282: Capítulo 283 ¿Y si no estoy de acuerdo?
En cuanto Mya entró en la villa, vio que el salón estaba hecho un desastre.
Las criadas temblaban y se apartaban, sin atreverse a decir una palabra.
El autor estaba sentado en el sofá, jugando con un cuchillo de fruta.
A Mya le asustó un poco el cuchillo que tenía en la mano, pero aun así caminó hacia él con valentía.
—He vuelto —dijo.
Martin levantó lentamente la cabeza y la miró fijamente con sus ojos negros como el carbón.
La miraba fijamente sin decir una palabra, como si estuviera mirando a una presa a punto de morir.
Asustada por su mirada, Mya apretó los puños con fuerza y empezó a sudar frío.
Se obligó a calmarse y miró a Martin.
—Señor Smith, hablemos.
—De acuerdo.
Martin palmeó el asiento a su lado mientras le sonreía débilmente.

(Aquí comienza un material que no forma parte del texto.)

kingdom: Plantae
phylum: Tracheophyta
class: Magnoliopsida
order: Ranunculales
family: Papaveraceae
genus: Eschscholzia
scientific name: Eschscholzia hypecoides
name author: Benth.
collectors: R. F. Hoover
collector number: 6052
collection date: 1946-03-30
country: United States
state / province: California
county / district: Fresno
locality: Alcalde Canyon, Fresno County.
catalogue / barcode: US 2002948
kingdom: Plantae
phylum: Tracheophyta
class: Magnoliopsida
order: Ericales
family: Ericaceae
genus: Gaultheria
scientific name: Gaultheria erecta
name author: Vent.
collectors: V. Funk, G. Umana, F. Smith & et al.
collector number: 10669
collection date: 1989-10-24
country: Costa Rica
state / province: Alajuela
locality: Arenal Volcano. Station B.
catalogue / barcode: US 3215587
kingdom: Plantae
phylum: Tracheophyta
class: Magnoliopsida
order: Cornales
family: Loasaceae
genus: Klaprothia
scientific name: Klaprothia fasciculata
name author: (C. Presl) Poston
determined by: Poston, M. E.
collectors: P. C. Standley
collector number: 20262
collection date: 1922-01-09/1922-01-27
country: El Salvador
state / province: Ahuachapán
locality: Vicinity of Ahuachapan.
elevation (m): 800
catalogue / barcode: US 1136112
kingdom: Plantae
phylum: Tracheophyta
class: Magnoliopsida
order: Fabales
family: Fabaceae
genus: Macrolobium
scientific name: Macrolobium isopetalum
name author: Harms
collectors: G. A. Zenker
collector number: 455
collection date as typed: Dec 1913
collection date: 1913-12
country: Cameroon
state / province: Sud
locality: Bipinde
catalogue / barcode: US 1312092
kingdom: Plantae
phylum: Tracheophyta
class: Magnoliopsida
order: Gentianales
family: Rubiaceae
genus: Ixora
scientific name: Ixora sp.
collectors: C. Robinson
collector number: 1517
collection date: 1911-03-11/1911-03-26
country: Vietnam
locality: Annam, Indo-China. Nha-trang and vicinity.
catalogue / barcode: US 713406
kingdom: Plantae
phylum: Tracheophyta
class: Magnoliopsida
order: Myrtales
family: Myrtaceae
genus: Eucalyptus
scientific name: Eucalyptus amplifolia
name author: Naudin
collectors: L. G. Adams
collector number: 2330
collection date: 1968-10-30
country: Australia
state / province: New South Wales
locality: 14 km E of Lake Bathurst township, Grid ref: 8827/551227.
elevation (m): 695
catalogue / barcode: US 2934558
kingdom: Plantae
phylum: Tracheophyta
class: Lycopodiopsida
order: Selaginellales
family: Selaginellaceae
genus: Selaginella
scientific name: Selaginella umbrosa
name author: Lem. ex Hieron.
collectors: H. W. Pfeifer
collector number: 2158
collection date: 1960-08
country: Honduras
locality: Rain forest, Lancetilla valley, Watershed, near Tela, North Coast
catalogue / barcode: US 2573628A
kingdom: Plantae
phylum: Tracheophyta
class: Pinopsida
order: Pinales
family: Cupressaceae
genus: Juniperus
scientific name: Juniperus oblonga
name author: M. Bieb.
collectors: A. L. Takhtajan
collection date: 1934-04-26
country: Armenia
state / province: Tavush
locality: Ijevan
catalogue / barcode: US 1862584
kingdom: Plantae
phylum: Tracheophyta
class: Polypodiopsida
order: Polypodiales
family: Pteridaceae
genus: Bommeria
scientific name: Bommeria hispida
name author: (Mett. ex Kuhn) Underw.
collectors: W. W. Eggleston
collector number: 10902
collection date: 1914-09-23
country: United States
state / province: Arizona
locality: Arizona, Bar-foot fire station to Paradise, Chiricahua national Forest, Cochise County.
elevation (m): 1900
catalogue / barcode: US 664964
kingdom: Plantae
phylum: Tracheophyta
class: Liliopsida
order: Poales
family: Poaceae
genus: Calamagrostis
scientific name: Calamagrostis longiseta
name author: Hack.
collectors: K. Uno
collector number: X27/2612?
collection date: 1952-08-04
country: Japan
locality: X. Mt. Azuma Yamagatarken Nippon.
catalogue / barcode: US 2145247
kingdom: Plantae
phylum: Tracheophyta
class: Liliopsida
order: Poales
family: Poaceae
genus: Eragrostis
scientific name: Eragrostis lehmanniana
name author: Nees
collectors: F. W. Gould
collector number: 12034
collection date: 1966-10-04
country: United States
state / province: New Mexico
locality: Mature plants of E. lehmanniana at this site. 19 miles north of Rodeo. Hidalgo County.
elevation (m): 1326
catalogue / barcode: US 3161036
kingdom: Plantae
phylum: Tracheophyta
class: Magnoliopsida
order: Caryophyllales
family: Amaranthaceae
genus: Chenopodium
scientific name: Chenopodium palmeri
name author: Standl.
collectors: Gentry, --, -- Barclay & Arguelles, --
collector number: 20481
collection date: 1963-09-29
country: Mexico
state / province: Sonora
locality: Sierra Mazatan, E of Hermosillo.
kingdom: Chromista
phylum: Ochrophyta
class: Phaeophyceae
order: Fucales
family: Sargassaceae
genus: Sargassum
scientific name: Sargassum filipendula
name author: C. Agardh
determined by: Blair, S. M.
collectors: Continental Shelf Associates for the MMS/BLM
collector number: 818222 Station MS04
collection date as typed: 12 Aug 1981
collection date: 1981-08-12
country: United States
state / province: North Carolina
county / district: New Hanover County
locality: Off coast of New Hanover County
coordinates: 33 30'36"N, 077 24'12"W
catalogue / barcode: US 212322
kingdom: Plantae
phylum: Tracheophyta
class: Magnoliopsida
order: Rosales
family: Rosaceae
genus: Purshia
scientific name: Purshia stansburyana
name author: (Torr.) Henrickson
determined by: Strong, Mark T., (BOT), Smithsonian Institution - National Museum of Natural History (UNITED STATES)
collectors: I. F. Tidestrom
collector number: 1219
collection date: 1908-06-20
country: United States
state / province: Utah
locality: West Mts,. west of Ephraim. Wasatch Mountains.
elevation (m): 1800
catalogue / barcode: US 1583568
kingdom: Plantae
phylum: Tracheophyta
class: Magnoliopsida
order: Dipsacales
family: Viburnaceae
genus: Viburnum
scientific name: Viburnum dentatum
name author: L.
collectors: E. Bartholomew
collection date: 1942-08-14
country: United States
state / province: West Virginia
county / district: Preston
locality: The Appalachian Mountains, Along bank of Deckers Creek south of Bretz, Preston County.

Su sonrisa hizo que Mya entrara en pánico.
En lugar de sentarse a su lado, se sentó en el sofá individual frente a él.
—Señor Smith, no puedo volver a Francia con usted.
—Claro.
Martin asintió, como si ya hubiera adivinado su decisión y no se la tomara a pecho.
Mya sabía que Martin le diría lo mismo que antes, así que no tenía prisa por hablar.
Los dos se enfrentaron durante largo rato.
Al final, Martin dijo despreocupadamente: —Acordamos que no tienes que ser la sustituta de Valery si nos vamos a Francia.
Será lo contrario si nos quedamos aquí.
¿Te has decidido?
Tras unos segundos de silencio, Mya se armó de valor y preguntó: —¿Y si no estoy de acuerdo?
En realidad, ella sabía muy bien que el hecho de que ella fuera o no una sustituta no tenía ninguna importancia para Martin.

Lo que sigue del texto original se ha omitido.